Reading passage
****************************************
Coming to this metamorphosis brings me to the second book I read in high school, the book I devoured: the 1942 edition of Handbook for Boys, the official guide of the Boy Scouts of America. To this classic of literature (thus defined if literature is understood as writing that stirs the soul and a classic as a work that contributes to the growth of a civilization), I give credit for my secondary education.
The Handbook for Boys expresses the best of the American ethos as it was at the middle of the 20th century, unparalleled for its brilliance of pedagogy and its uncompromising declaration of democratic ideals. It espouses individualism, responsibility, empowerment and the philosophy of taking hold and learning by doing.
In its 680 pages are to be found the essentials of camping, field cooking, swimming, lifesaving, first aid, semaphore and Morse code, and seaworthy knot-tying; mapmaking, agriculture, patriotic and popular campsite songs; and, not least, elements of American history, including emphasis on the Constitution and Bill of Rights. In the midst of all this are incomplete but serviceable field guides to North American trees, birds, insects and mammals, and to the planets and constellations. The book is true to the maxim “Teach me, I forget; show me, I remember; involve me, I understand.”
Seven decades ago, it should be remembered, a much larger fraction of the American people lived on farms and in small towns. The Handbook was slanted to prepare young men principally for life in that world.
****************************************
Action item
In the passage about the Handbook for Boys, which edition of the book did the writer read in high school?
****************************************
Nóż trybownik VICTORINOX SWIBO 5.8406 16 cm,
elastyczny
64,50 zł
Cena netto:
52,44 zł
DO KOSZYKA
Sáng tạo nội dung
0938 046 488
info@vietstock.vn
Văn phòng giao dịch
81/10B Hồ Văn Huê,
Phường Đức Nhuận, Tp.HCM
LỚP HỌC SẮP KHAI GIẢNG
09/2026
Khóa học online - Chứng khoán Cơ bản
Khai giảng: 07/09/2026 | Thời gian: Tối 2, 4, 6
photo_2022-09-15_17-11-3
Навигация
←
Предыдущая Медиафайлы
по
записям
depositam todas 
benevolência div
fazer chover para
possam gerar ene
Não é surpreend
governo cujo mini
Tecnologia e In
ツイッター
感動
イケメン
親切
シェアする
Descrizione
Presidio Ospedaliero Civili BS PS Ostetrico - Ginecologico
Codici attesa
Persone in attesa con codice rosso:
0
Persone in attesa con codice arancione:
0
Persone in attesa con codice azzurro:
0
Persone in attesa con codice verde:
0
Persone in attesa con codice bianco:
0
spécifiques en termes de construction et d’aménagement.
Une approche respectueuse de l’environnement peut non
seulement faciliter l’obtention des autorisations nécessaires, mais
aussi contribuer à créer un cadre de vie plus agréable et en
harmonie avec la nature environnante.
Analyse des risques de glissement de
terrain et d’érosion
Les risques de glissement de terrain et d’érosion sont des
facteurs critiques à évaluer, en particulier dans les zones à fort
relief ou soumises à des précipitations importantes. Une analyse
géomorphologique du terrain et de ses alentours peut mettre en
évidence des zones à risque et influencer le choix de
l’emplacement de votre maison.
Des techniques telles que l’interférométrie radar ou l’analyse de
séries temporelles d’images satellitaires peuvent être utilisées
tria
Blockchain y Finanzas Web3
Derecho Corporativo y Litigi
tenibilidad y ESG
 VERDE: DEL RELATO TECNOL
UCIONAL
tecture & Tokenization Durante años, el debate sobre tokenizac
****************************************
Written response
The 1942 edition.